In 2015, Russian agents stole highly classified NSA materials from a contractor, according to a new report in The Wall Street Journal. It’s a major breach of internal security, made possible after the contractor transferred the materials to his home computer in violation of known security procedures.
Even more alarming is how the foreign agents became aware of that violation. According to the report, the hackers seem to have identified the files — which contained “details of how the U.S. penetrates foreign computer networks and defends against cyberattacks” — after an antivirus scan by Kaspersky antivirus software, which somehow alerted hackers to the sensitive files.
It’s an embarrassing breach for the NSA, which has struggled with contractor security since the Snowden leaks. NSA contractor Harold Martin was charged with taking home classified documents in 2016, although the Journal makes it clear that the Martin case is unrelated to the latest news. This summer, the Justice Department charged NSA contractor Reality Winner with leaking classified documents concerning Russian election interference.
It’s unclear whether this latest compromise is related to the Shadow Brokers campaign, an ongoing leak of NSA hacking tools that many have linked to the Russian government. The Shadow Brokers first appeared in August 2016; according to the Journal, the NSA only became aware of the compromise that spring.
While Kaspersky’s software was allegedly central to the breach, it’s unclear whether the company was aware of the attack. Antivirus programs routinely send back telematics data to central servers, which in Kaspersky’s case, may well have been located in Russia. Those transmissions are encrypted using SSL, but if Russian agents were able to break that encryption, they would have been able to detect the scan without alerting either Kaspersky or the contractor himself.
There’s reason to think a skilled hacker might be able to get around that encryption. As one person pointed out on Twitter, Google researchers discovered an SSL interception vulnerability in Kaspersky’s antivirus software in November 2016, a year after the events described by the Journal. Tavis Ormandy, the researcher who discovered the bug, was surprised the company hadn’t investigated the errors resulting from the bug, writing, “It seems incredible that Kaspersky haven’t noticed.”

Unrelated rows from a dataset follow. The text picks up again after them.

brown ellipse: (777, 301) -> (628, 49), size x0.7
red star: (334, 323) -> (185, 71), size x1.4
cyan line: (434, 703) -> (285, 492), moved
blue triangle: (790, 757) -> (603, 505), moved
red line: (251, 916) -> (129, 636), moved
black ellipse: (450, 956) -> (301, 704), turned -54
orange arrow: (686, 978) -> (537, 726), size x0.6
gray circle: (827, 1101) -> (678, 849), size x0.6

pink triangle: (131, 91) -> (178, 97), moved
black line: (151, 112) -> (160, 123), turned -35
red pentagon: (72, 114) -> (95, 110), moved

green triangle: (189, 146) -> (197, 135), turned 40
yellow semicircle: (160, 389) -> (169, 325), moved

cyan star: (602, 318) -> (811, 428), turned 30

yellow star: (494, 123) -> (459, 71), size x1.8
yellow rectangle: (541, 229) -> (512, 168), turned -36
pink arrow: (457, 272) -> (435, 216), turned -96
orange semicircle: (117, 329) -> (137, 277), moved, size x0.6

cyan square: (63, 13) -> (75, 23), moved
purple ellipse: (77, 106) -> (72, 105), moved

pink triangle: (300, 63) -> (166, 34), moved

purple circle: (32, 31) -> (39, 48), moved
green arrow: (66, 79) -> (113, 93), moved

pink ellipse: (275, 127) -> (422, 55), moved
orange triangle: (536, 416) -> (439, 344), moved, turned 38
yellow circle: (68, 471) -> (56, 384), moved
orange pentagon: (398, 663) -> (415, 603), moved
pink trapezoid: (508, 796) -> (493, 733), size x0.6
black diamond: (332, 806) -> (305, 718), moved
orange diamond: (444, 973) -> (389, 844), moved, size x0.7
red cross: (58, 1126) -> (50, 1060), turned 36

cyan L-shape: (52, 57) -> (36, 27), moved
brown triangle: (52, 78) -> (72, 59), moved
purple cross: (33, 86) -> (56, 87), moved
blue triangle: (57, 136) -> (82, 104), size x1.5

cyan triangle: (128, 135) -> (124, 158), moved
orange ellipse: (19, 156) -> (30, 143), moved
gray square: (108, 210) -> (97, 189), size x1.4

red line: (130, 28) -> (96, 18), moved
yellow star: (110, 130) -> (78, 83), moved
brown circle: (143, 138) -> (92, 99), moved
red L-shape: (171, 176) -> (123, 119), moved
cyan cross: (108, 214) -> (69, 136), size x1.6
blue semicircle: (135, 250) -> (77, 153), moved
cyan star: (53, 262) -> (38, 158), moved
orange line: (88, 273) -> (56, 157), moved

The result is a major breach of trust for a company that has already been the subject of significant scrutiny. The company was barred from selling to the US government this summer, reportedly over concerns about Russian government influence. More recently, the FBI has urged private sector companies to discontinue use of Kaspersky products. Despite widespread pressure from the government, today’s Journal story is the first indication of the Russian government using Kaspersky to attack offshore targets.
In a tweet in advance of publication, Kaspersky dismissed the report as rumor. “New conspiracy theory,” the founder wrote, “note we make no apologies for being aggressive in the battle against cyberthreats.”